Figure 6.

Cells expressing mutant IDH1 are sensitive to pharmacologic inhibition of mitochondrial oxidative metabolism. A, doubling times of HCT116 cells cultured in normoxia or hypoxia (2% oxygen) for 72 hours. B, growth curves for HCT116 parental and IDH1-mutant xenografts. C, Western blot showing HIF1α expression in HCT116 parental and HCT116 IDH1 R132H/+ 2H1 cells grown in normoxia in cell culture (last two lanes) or as xenografts. D, ATP-linked oxygen consumption for the indicated cell lines grown in normoxia. E, ATP-linked oxygen consumption for the indicated cell lines grown in hypoxia (3% O₂).
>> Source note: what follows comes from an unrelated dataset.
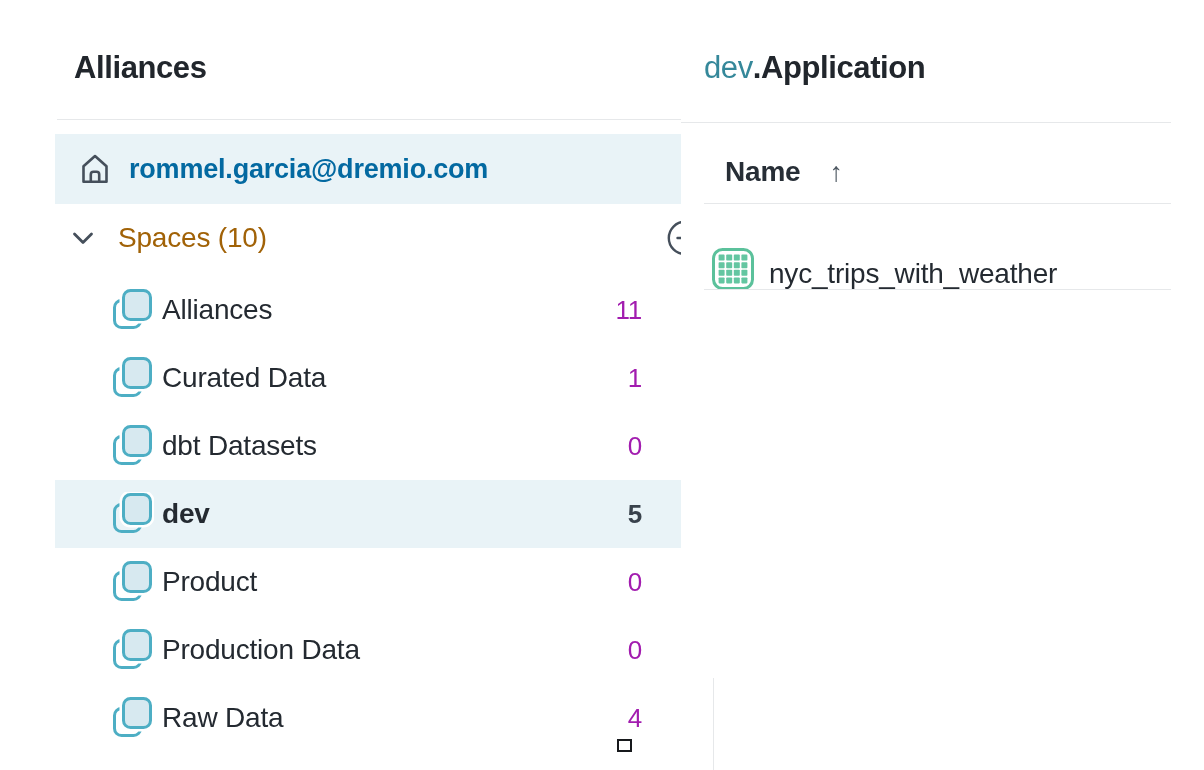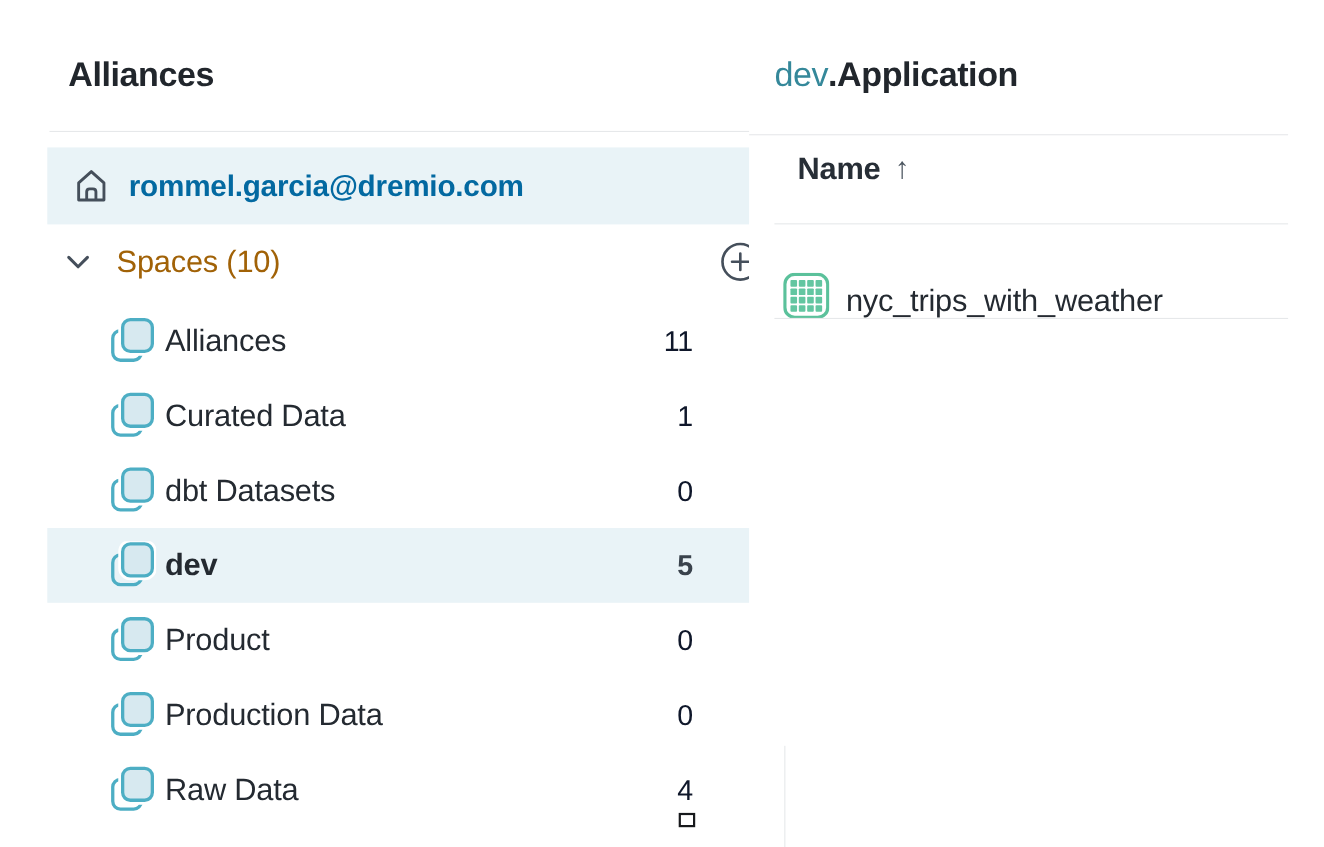"Alliances" .left-panel { left: 5px -> 17px }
F, growth charts from cells cultured as indicated. Images were acquired every 12 hours to measure confluency. Change in growth relative to DMSO treatment (ΔX%) was calculated using a generalized logistics growth model for batch culture and represents the change in the specific growth rate relative to the DMSO treatment for the indicated cell line. G, heatmap displaying IC₅₀ values to four inhibitors of mitochondrial metabolism for more than 500 cancer cell lines; HT-1080 and SW1353 cells are indicated. H, growth of HT-1080 and SW1353 cells under the indicated concentration of phenformin for 48 hours.